Buying a second home can be a way to build wealth and an option for those seeking long-term financial security, but it also carries with it a number of obligations, disadvantages and risks. In this article we will look at the pros and cons of investing in brick and mortar, as it is popularly known, and learn about alternatives to participate in the growth of the real estate market, such as investing in real estate ETFs.
Home ownership offers a number of advantages, such as passive income and capital gains. Let’s go through some of them below.
Once you have purchased a home, passive income can be generated, for example in the form of rent. This passive income has the additional advantage of being predictable, which allows investors to plan their finances more effectively.
The value of the property can increase over the years (f.e. in Spain, the price of housing increased by 7% in 2024), generating capital gain, i.e. the positive difference between the price at which we acquired the property and its current market price.
On the other hand, buying a second home as an investment also has certain disadvantages, such as the need for considerable savings for the initial purchase or the risks inherent in this type of investment.
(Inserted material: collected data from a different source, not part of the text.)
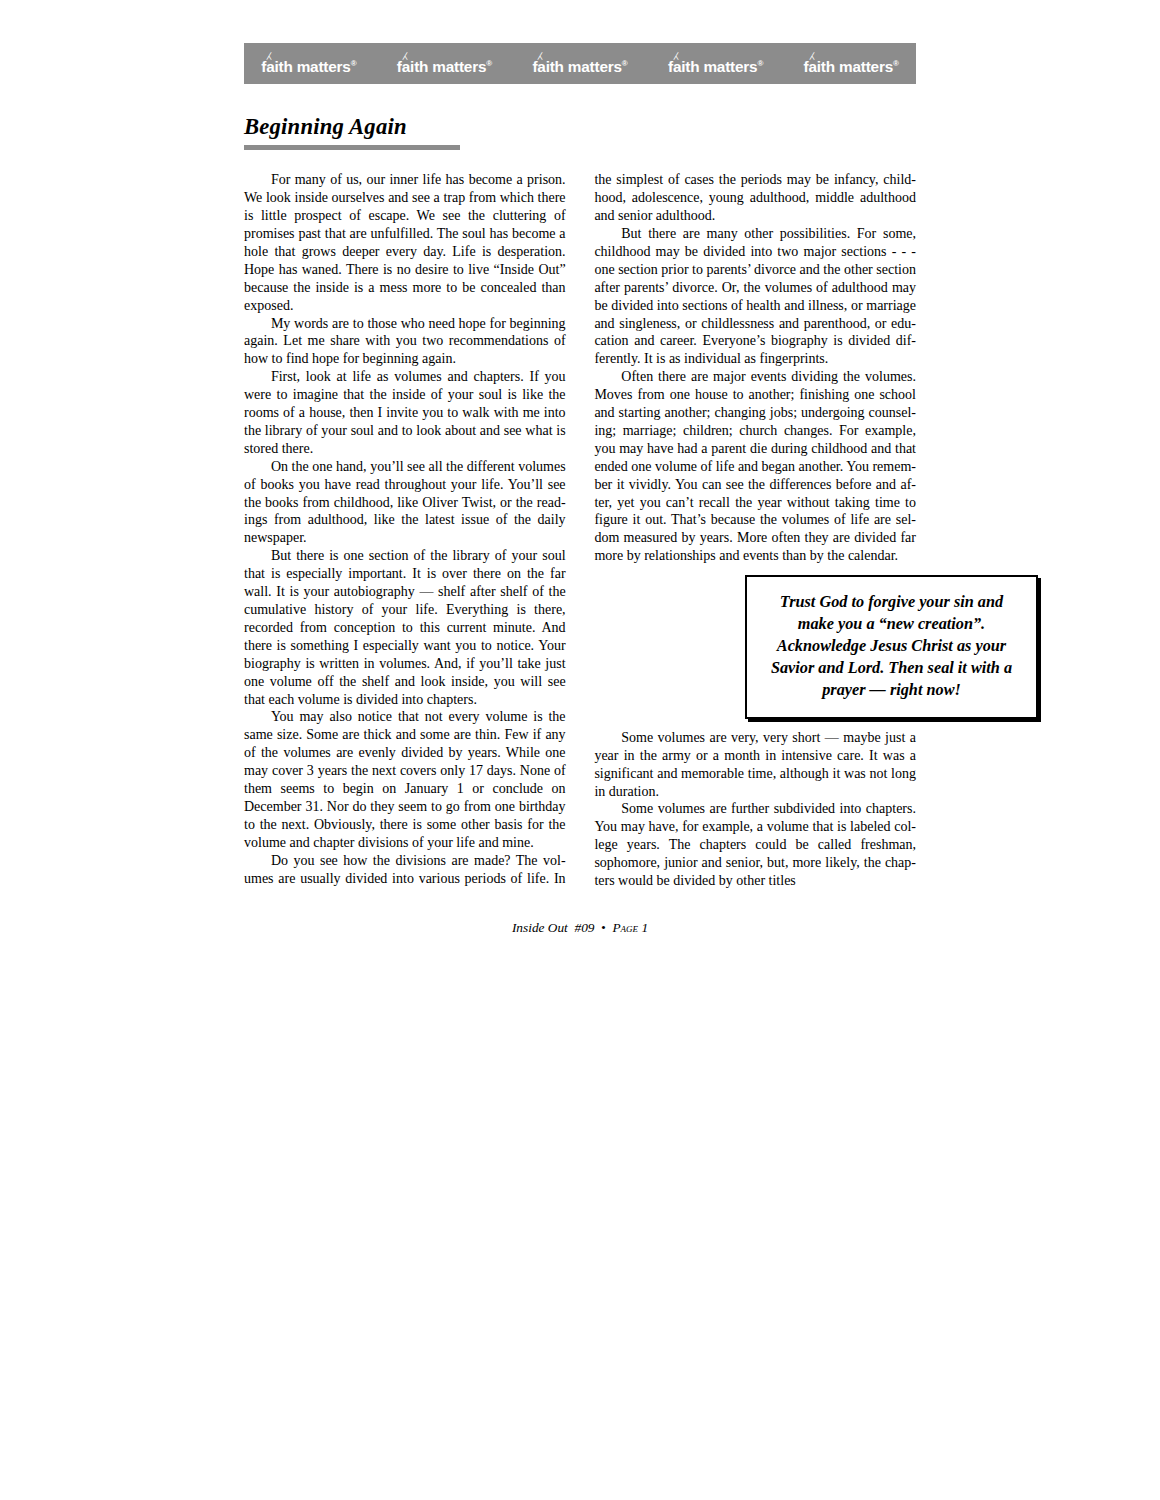⁁faith matters® ⁁faith matters® ⁁faith matters® ⁁faith matters® ⁁faith matters®
Beginning Again
For many of us, our inner life has become a prison. We look inside ourselves and see a trap from which there is little prospect of escape. We see the cluttering of promises past that are unfulfilled. The soul has become a hole that grows deeper every day. Life is desperation. Hope has waned. There is no desire to live “Inside Out” because the inside is a mess more to be concealed than exposed.
My words are to those who need hope for beginning again. Let me share with you two recommendations of how to find hope for beginning again.
First, look at life as volumes and chapters. If you were to imagine that the inside of your soul is like the rooms of a house, then I invite you to walk with me into the library of your soul and to look about and see what is stored there.
On the one hand, you’ll see all the different volumes of books you have read throughout your life. You’ll see the books from childhood, like Oliver Twist, or the readings from adulthood, like the latest issue of the daily newspaper.
But there is one section of the library of your soul that is especially important. It is over there on the far wall. It is your autobiography — shelf after shelf of the cumulative history of your life. Everything is there, recorded from conception to this current minute. And there is something I especially want you to notice. Your biography is written in volumes. And, if you’ll take just one volume off the shelf and look inside, you will see that each volume is divided into chapters.
You may also notice that not every volume is the same size. Some are thick and some are thin. Few if any of the volumes are evenly divided by years. While one may cover 3 years the next covers only 17 days. None of them seems to begin on January 1 or conclude on December 31. Nor do they seem to go from one birthday to the next. Obviously, there is some other basis for the volume and chapter divisions of your life and mine.
Do you see how the divisions are made? The volumes are usually divided into various periods of life. In the simplest of cases the periods may be infancy, childhood, adolescence, young adulthood, middle adulthood and senior adulthood.
But there are many other possibilities. For some, childhood may be divided into two major sections - - - one section prior to parents’ divorce and the other section after parents’ divorce. Or, the volumes of adulthood may be divided into sections of health and illness, or marriage and singleness, or childlessness and parenthood, or education and career. Everyone’s biography is divided differently. It is as individual as fingerprints.
Often there are major events dividing the volumes. Moves from one house to another; finishing one school and starting another; changing jobs; undergoing counseling; marriage; children; church changes. For example, you may have had a parent die during childhood and that ended one volume of life and began another. You remember it vividly. You can see the differences before and after, yet you can’t recall the year without taking time to figure it out. That’s because the volumes of life are seldom measured by years. More often they are divided far more by relationships and events than by the calendar.
Trust God to forgive your sin and make you a “new creation”. Acknowledge Jesus Christ as your Savior and Lord. Then seal it with a prayer — right now!
Some volumes are very, very short — maybe just a year in the army or a month in intensive care. It was a significant and memorable time, although it was not long in duration.
Some volumes are further subdivided into chapters. You may have, for example, a volume that is labeled college years. The chapters could be called freshman, sophomore, junior and senior, but, more likely, the chapters would be divided by other titles
Inside Out #09 • Page 1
To invest in housing it is necessary to buy a house, usually through a mortgage loan and a down payment (commonly around 20% of the value). This is a transaction that requires considerable savings as well as a stable regular income. In addition, the cost of maintaining a second home must be taken into account, such as service fees, council tax, maintenance and repairs; water, electricity, gas and other utilities; possible apportionment; insurance, or the mortgage itself.
Both buying and selling a property, and renting it out for investment purposes are operations that involve risks, for example, those arising from possible changes in the economic environment or the financial solvency of the owner or their tenants.
For those who do not have the means or the willingness to accept these risks, there is an alternative way to benefit from the growth of the real estate market, at a lower cost and without the commitment that comes with buying a property, by investing through instruments such as ETFs (exchange traded funds) that offer a transparent and broadly diversified way of investing, and require less capital. Real estate ETFs include among their underlying assets companies engaged in the development and operation of real estate.
Besides ‘regular’ ETFs focused on real estate there are real estate-related service providers and real estate investment trusts (REITs), or Spanish Real Estate Investment Trusts (SOCIMIs), that you can invest in, which are usually involved in various (types of) properties.
REITs generate income by managing and owning real estate assets, which can be traded on the stock exchange. These are further classified into several subtypes. This type of investment allows the possibility of generating income through real estate, but without having to buy, manage or finance it. REITs are owners or lessors of all types of real estate (flats, hotels, offices, warehouses, etc.) and, by investing in an REIT, you are indirectly investing in the real estate assets owned by the fund. REITs pay out investors in the form of dividends or you profit through the increase of the value of the shares. One of the requirements to qualify as a REIT, for example, is the obligation to distribute the majority of its taxable income to its shareholders, usually a percentage of around 90%. It is also possible to invest in REITs through ETFs.
Investing in housing can be an option for investors seeking passive income and long-term capital gains. However, it must be considered that this investment requires considerable initial capital and involves risks associated with the future of the real estate market. Alternatives such as real estate ETFs offer access to the real estate market, and a possibility to take advantage of the sector's growth without having to purchase an actual property.